Task brief:
Set down all of the records word for word.

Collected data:
———
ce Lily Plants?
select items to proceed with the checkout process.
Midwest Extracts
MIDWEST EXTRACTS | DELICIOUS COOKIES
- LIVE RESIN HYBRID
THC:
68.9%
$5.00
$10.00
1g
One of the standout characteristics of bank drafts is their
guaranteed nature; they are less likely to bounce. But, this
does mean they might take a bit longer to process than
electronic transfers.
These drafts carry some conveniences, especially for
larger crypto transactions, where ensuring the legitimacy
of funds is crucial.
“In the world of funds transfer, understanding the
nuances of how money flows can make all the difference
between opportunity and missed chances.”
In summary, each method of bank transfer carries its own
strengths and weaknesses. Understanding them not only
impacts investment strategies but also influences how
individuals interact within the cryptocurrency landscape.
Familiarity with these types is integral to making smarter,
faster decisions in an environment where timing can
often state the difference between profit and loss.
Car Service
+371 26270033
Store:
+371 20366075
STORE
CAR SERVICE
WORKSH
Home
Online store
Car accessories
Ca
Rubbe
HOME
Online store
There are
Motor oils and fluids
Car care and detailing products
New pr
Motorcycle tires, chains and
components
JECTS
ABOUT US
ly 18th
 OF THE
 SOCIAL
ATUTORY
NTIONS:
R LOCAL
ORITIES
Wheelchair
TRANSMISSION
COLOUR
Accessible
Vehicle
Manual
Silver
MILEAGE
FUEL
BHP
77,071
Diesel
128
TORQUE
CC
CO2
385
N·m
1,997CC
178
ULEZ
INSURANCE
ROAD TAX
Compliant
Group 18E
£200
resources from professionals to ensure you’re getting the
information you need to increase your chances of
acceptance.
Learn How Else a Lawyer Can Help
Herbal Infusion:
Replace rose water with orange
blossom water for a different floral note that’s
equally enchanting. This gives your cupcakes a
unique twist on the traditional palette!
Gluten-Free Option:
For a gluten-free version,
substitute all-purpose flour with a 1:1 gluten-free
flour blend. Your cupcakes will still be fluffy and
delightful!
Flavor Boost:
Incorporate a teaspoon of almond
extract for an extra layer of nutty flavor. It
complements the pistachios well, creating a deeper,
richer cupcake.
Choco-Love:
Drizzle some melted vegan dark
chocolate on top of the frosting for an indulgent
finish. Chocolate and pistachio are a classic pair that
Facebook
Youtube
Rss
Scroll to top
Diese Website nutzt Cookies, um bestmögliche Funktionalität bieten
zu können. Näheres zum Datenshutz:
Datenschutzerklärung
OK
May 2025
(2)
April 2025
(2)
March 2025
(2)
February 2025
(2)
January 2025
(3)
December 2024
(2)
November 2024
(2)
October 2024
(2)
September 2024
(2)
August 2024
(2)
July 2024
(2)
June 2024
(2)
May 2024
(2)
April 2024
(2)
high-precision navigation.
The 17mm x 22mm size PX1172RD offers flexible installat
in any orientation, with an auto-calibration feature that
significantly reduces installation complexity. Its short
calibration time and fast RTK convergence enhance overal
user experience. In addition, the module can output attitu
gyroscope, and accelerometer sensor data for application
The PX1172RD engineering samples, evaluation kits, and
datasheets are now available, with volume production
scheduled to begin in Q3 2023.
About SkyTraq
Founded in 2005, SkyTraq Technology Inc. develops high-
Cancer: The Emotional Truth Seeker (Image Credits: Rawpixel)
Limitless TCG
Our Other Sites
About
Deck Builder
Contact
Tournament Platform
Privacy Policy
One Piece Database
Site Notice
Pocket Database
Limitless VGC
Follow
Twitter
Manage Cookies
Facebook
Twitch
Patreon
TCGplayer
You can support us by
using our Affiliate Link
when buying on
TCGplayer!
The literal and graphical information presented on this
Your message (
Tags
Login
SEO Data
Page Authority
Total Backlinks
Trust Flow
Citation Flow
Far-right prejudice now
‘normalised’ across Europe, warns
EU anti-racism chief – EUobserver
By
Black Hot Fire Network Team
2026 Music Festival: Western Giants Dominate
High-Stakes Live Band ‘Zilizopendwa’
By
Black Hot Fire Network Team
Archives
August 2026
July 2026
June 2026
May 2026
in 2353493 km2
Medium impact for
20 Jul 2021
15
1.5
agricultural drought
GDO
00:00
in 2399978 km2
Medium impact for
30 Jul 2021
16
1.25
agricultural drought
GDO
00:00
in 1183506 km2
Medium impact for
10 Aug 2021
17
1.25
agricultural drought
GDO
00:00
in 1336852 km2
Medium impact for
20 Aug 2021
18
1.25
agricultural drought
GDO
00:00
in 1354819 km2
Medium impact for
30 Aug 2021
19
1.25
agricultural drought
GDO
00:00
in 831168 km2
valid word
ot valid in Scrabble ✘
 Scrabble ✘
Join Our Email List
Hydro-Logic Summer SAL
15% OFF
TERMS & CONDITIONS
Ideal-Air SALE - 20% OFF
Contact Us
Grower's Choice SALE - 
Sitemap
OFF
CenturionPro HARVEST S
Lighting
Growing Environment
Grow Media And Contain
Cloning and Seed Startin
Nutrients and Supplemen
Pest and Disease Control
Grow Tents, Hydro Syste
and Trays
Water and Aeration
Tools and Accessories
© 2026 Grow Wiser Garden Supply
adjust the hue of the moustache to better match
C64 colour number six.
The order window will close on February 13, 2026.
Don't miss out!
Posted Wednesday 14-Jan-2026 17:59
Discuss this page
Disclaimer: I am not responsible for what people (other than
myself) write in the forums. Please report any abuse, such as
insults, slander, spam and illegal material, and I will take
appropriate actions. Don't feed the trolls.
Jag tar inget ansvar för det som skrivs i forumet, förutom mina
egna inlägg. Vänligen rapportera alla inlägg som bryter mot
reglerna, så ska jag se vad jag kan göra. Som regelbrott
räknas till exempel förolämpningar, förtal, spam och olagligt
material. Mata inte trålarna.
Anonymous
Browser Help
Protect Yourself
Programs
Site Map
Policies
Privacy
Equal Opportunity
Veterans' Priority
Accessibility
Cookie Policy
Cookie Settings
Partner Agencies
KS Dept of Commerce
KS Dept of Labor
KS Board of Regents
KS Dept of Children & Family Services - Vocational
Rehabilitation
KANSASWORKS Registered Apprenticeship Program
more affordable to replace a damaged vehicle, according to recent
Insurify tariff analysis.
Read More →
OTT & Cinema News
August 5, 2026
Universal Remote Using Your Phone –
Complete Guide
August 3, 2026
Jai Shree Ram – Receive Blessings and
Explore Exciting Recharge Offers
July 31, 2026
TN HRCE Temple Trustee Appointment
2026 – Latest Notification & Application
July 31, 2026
———
The completed task:
ce Lily Plants?
select items to proceed with the checkout process.
Midwest Extracts
MIDWEST EXTRACTS | DELICIOUS COOKIES
- LIVE RESIN HYBRID
THC:
68.9%
$5.00
$10.00
1g
One of the standout characteristics of bank drafts is their
guaranteed nature; they are less likely to bounce. But, this
does mean they might take a bit longer to process than
electronic transfers.
These drafts carry some conveniences, especially for
larger crypto transactions, where ensuring the legitimacy
of funds is crucial.
“In the world of funds transfer, understanding the
nuances of how money flows can make all the difference
between opportunity and missed chances.”
In summary, each method of bank transfer carries its own
strengths and weaknesses. Understanding them not only
impacts investment strategies but also influences how
individuals interact within the cryptocurrency landscape.
Familiarity with these types is integral to making smarter,
faster decisions in an environment where timing can
often state the difference between profit and loss.
Car Service
+371 26270033
Store:
+371 20366075
STORE
CAR SERVICE
WORKSH
Home
Online store
Car accessories
Ca
Rubbe
HOME
Online store
There are
Motor oils and fluids
Car care and detailing products
New pr
Motorcycle tires, chains and
components
JECTS
ABOUT US
ly 18th
 OF THE
 SOCIAL
ATUTORY
NTIONS:
R LOCAL
ORITIES
Wheelchair
TRANSMISSION
COLOUR
Accessible
Vehicle
Manual
Silver
MILEAGE
FUEL
BHP
77,071
Diesel
128
TORQUE
CC
CO2
385
N·m
1,997CC
178
ULEZ
INSURANCE
ROAD TAX
Compliant
Group 18E
£200
resources from professionals to ensure you’re getting the
information you need to increase your chances of
acceptance.
Learn How Else a Lawyer Can Help
Herbal Infusion:
Replace rose water with orange
blossom water for a different floral note that’s
equally enchanting. This gives your cupcakes a
unique twist on the traditional palette!
Gluten-Free Option:
For a gluten-free version,
substitute all-purpose flour with a 1:1 gluten-free
flour blend. Your cupcakes will still be fluffy and
delightful!
Flavor Boost:
Incorporate a teaspoon of almond
extract for an extra layer of nutty flavor. It
complements the pistachios well, creating a deeper,
richer cupcake.
Choco-Love:
Drizzle some melted vegan dark
chocolate on top of the frosting for an indulgent
finish. Chocolate and pistachio are a classic pair that
Facebook
Youtube
Rss
Scroll to top
Diese Website nutzt Cookies, um bestmögliche Funktionalität bieten
zu können. Näheres zum Datenshutz:
Datenschutzerklärung
OK
May 2025
(2)
April 2025
(2)
March 2025
(2)
February 2025
(2)
January 2025
(3)
December 2024
(2)
November 2024
(2)
October 2024
(2)
September 2024
(2)
August 2024
(2)
July 2024
(2)
June 2024
(2)
May 2024
(2)
April 2024
(2)
high-precision navigation.
The 17mm x 22mm size PX1172RD offers flexible installat
in any orientation, with an auto-calibration feature that
significantly reduces installation complexity. Its short
calibration time and fast RTK convergence enhance overal
user experience. In addition, the module can output attitu
gyroscope, and accelerometer sensor data for application
The PX1172RD engineering samples, evaluation kits, and
datasheets are now available, with volume production
scheduled to begin in Q3 2023.
About SkyTraq
Founded in 2005, SkyTraq Technology Inc. develops high-
Cancer: The Emotional Truth Seeker (Image Credits: Rawpixel)
Limitless TCG
Our Other Sites
About
Deck Builder
Contact
Tournament Platform
Privacy Policy
One Piece Database
Site Notice
Pocket Database
Limitless VGC
Follow
Twitter
Manage Cookies
Facebook
Twitch
Patreon
TCGplayer
You can support us by
using our Affiliate Link
when buying on
TCGplayer!
The literal and graphical information presented on this
Your message (
Tags
Login
SEO Data
Page Authority
Total Backlinks
Trust Flow
Citation Flow
Far-right prejudice now
‘normalised’ across Europe, warns
EU anti-racism chief – EUobserver
By
Black Hot Fire Network Team
2026 Music Festival: Western Giants Dominate
High-Stakes Live Band ‘Zilizopendwa’
By
Black Hot Fire Network Team
Archives
August 2026
July 2026
June 2026
May 2026
in 2353493 km2
Medium impact for
20 Jul 2021
15
1.5
agricultural drought
GDO
00:00
in 2399978 km2
Medium impact for
30 Jul 2021
16
1.25
agricultural drought
GDO
00:00
in 1183506 km2
Medium impact for
10 Aug 2021
17
1.25
agricultural drought
GDO
00:00
in 1336852 km2
Medium impact for
20 Aug 2021
18
1.25
agricultural drought
GDO
00:00
in 1354819 km2
Medium impact for
30 Aug 2021
19
1.25
agricultural drought
GDO
00:00
in 831168 km2
valid word
ot valid in Scrabble ✘
 Scrabble ✘
Join Our Email List
Hydro-Logic Summer SAL
15% OFF
TERMS & CONDITIONS
Ideal-Air SALE - 20% OFF
Contact Us
Grower's Choice SALE - 
Sitemap
OFF
CenturionPro HARVEST S
Lighting
Growing Environment
Grow Media And Contain
Cloning and Seed Startin
Nutrients and Supplemen
Pest and Disease Control
Grow Tents, Hydro Syste
and Trays
Water and Aeration
Tools and Accessories
© 2026 Grow Wiser Garden Supply
adjust the hue of the moustache to better match
C64 colour number six.
The order window will close on February 13, 2026.
Don't miss out!
Posted Wednesday 14-Jan-2026 17:59
Discuss this page
Disclaimer: I am not responsible for what people (other than
myself) write in the forums. Please report any abuse, such as
insults, slander, spam and illegal material, and I will take
appropriate actions. Don't feed the trolls.
Jag tar inget ansvar för det som skrivs i forumet, förutom mina
egna inlägg. Vänligen rapportera alla inlägg som bryter mot
reglerna, så ska jag se vad jag kan göra. Som regelbrott
räknas till exempel förolämpningar, förtal, spam och olagligt
material. Mata inte trålarna.
Anonymous
Browser Help
Protect Yourself
Programs
Site Map
Policies
Privacy
Equal Opportunity
Veterans' Priority
Accessibility
Cookie Policy
Cookie Settings
Partner Agencies
KS Dept of Commerce
KS Dept of Labor
KS Board of Regents
KS Dept of Children & Family Services - Vocational
Rehabilitation
KANSASWORKS Registered Apprenticeship Program
more affordable to replace a damaged vehicle, according to recent
Insurify tariff analysis.
Read More →
OTT & Cinema News
August 5, 2026
Universal Remote Using Your Phone –
Complete Guide
August 3, 2026
Jai Shree Ram – Receive Blessings and
Explore Exciting Recharge Offers
July 31, 2026
TN HRCE Temple Trustee Appointment
2026 – Latest Notification & Application
July 31, 2026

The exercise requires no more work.